Moving to London from France with young ISH mare, and looking for serious (BHS approved?) livery with daily year-round grass turnout and decent facilities for schooling (jump/dressage).  Do NOT need exercising, grooming, tack cleaning etc, but DO need all the rest (I will be there almost every day), and by people who care about the welfare of the horses.  I know nothing about the UK livery scene, so any suggestions/guidance HUGELY appreciated.  Oh, and it needs to be walking distance from tube/train/bus to central London!  Ready to pay the price, if situation warrants.  Many thanks in advance, from Desperately Seeking the Perfect Livery


----------



## Bigbenji (16 January 2015)

When are you planning on bringing your horse over? 
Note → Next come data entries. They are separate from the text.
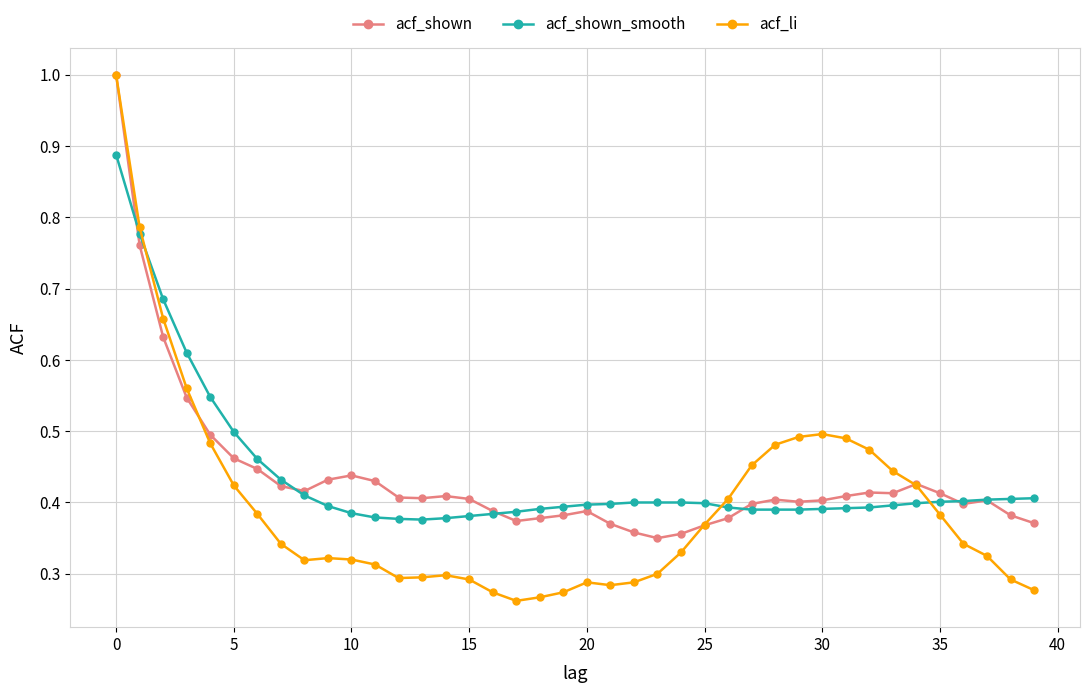

Which series has the widest spread of values?

acf_li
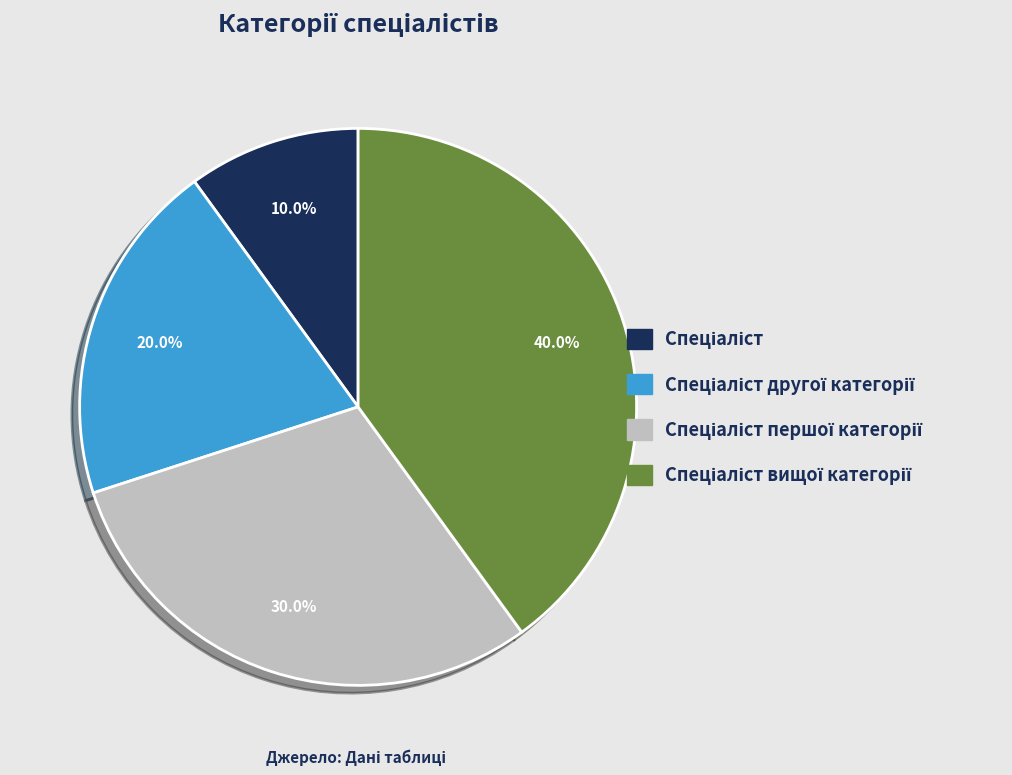

Does any single category account for the majority?

No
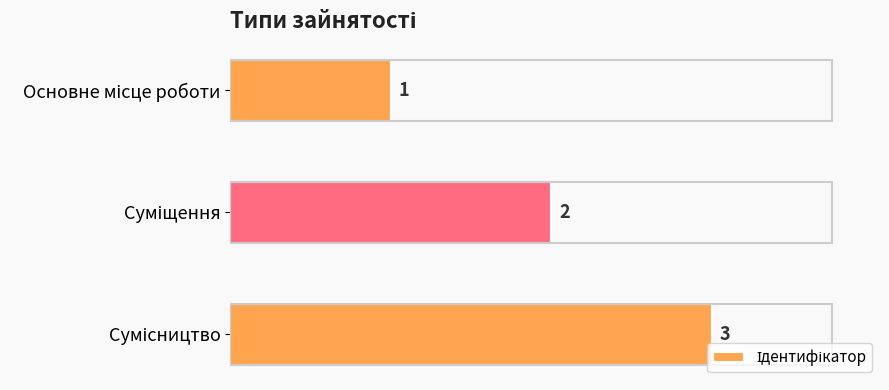

What is the sum of all values?

6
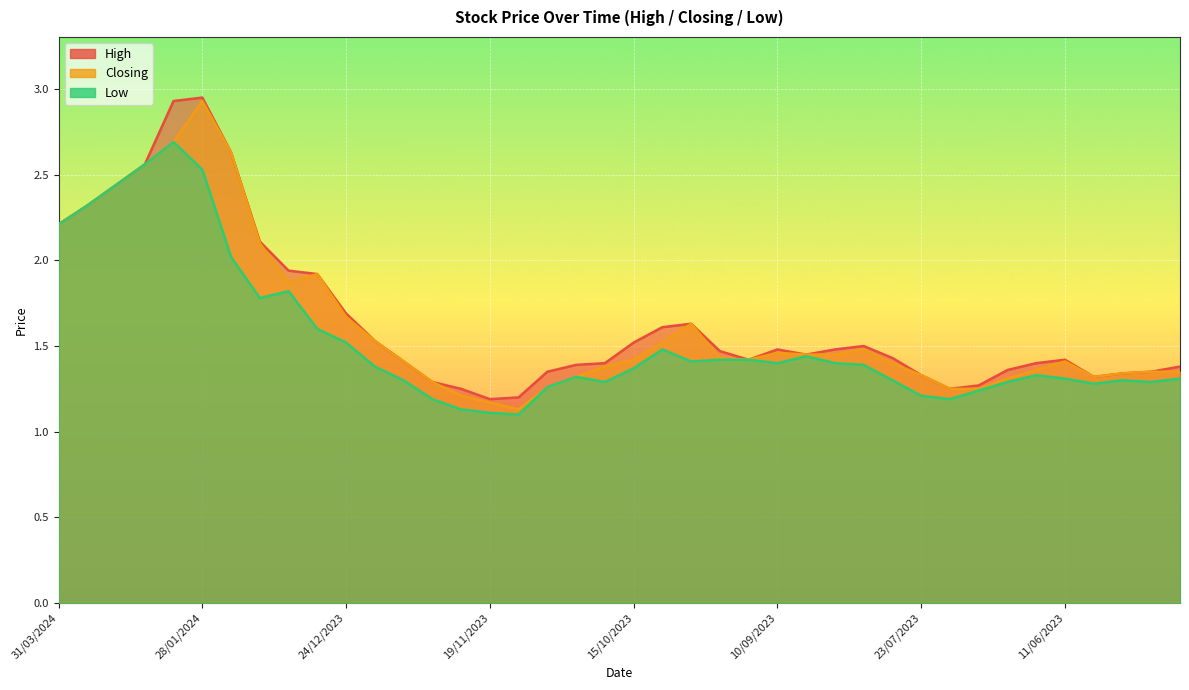

In Low, how many points are higher than both neighbors (excluding endpoints)?

7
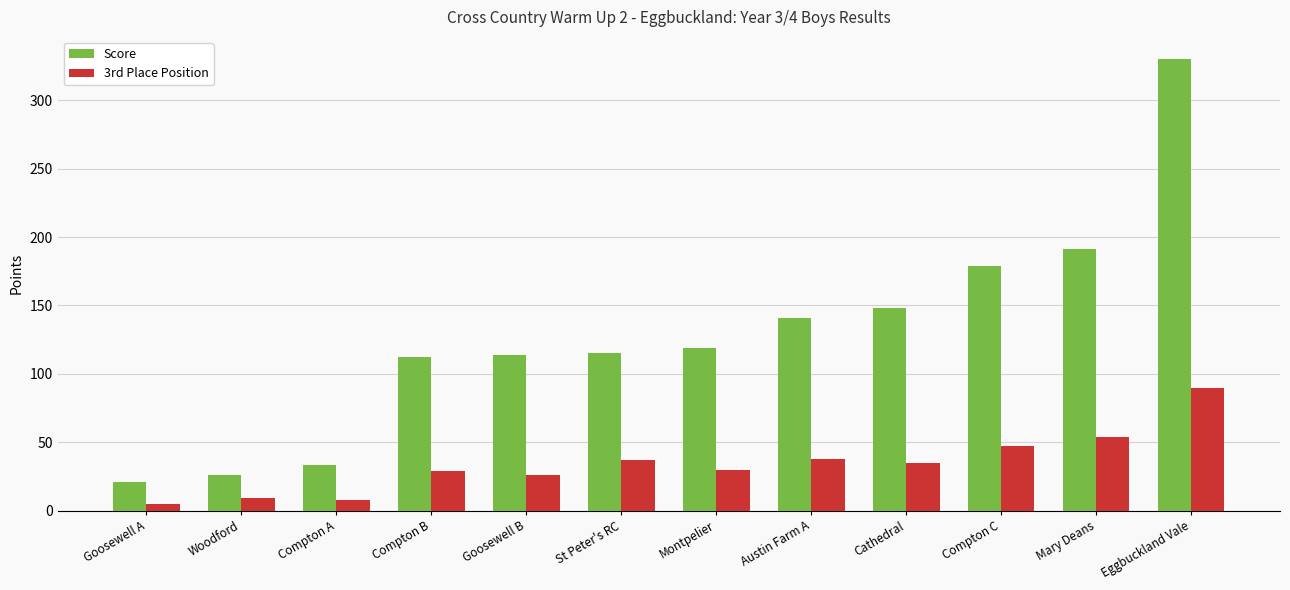

Between St Peter's RC and Austin Farm A, which series saw the biggest shift?

Score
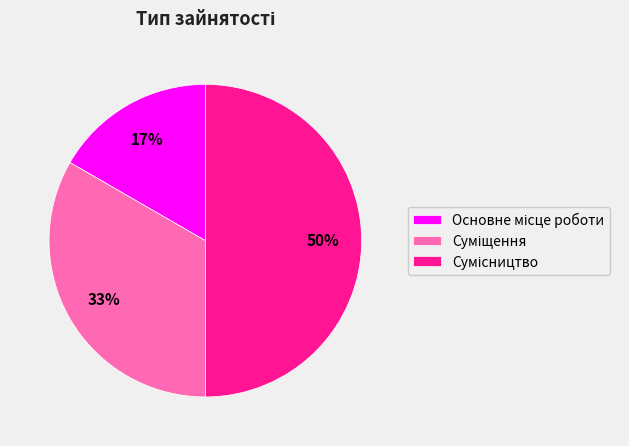

To the nearest percent, what is the difference between the largest and smallest slice percentages?

33%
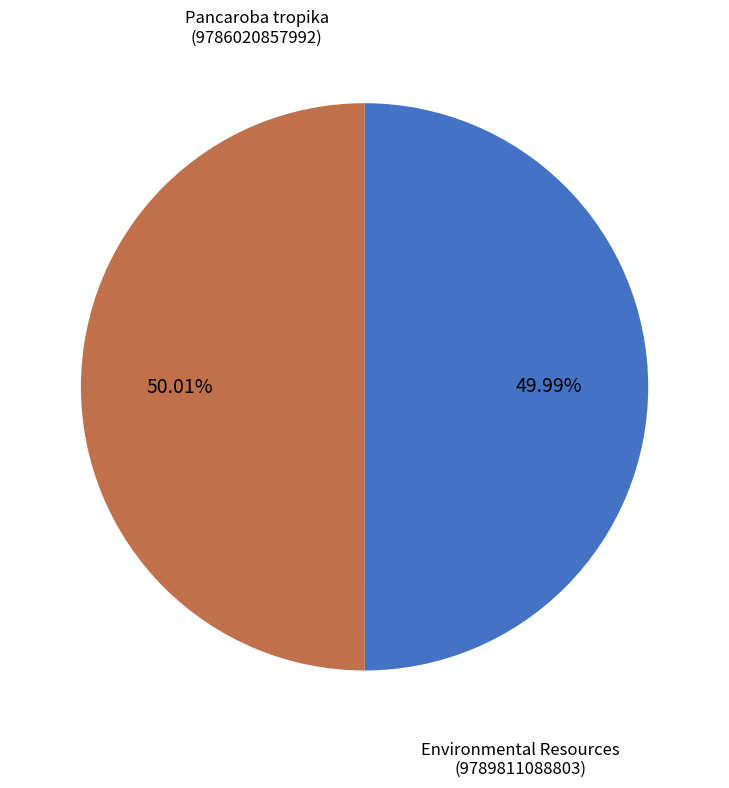

Does any single category account for the majority?

Yes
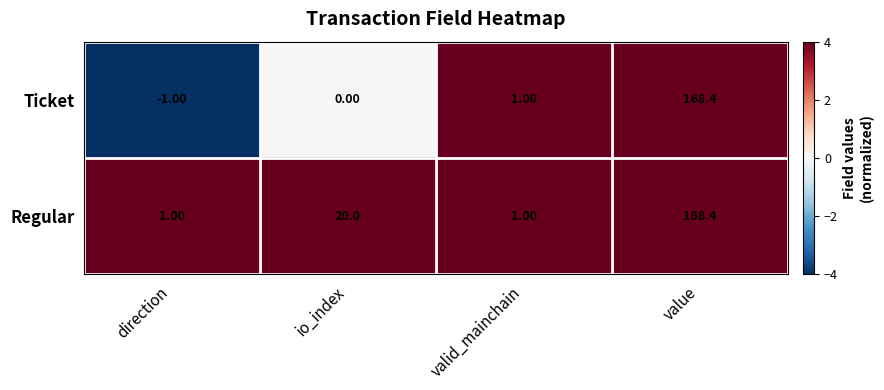

List the series in order of their overall mean, highest first.

Regular, Ticket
I know of a yard which has spaces coming up from March. Pm me if you want more details


----------



## betsy in France (16 January 2015)

Move wouldn't be until summer, earliest.  But would be great to have details of the yard even if I have to go on a waiting list.  Thanks so much for responding, and do send details.


----------



## Orson Cart (16 January 2015)

The few livery places I know in London have good schooling facilities but are seriously lacking in turn out - one of the downside for London city horses. They tend to take the horses out to the country for a two week holiday of 24.7 turnout! Good luck with your search, Op. xx


----------



## Bigbenji (17 January 2015)

I've pm'd you op! 

If you don't receive my message let me know and I will try again.


----------



## Babushka (2 February 2015)

Hi,

I know of an excellent livery yard in Bricket Wood called Little Munden which you can get a train to from Euston in around 30 mins. It's then a 15 min walk from the train. Great place with friendly, knowledgable staff and the horses are very relaxed


----------



## betsy in France (3 February 2015)

Thanks SO much for your suggestion.  I'll check it out.


----------



## Bigbenji (3 February 2015)

Did you get my private message Betsy?


----------



## betsy in France (3 February 2015)

Got a message from you telling me about Little Munden in Bricket Wood.  Don't know if it was private or not (sorry, I'm pretty lame with these forum posts)


----------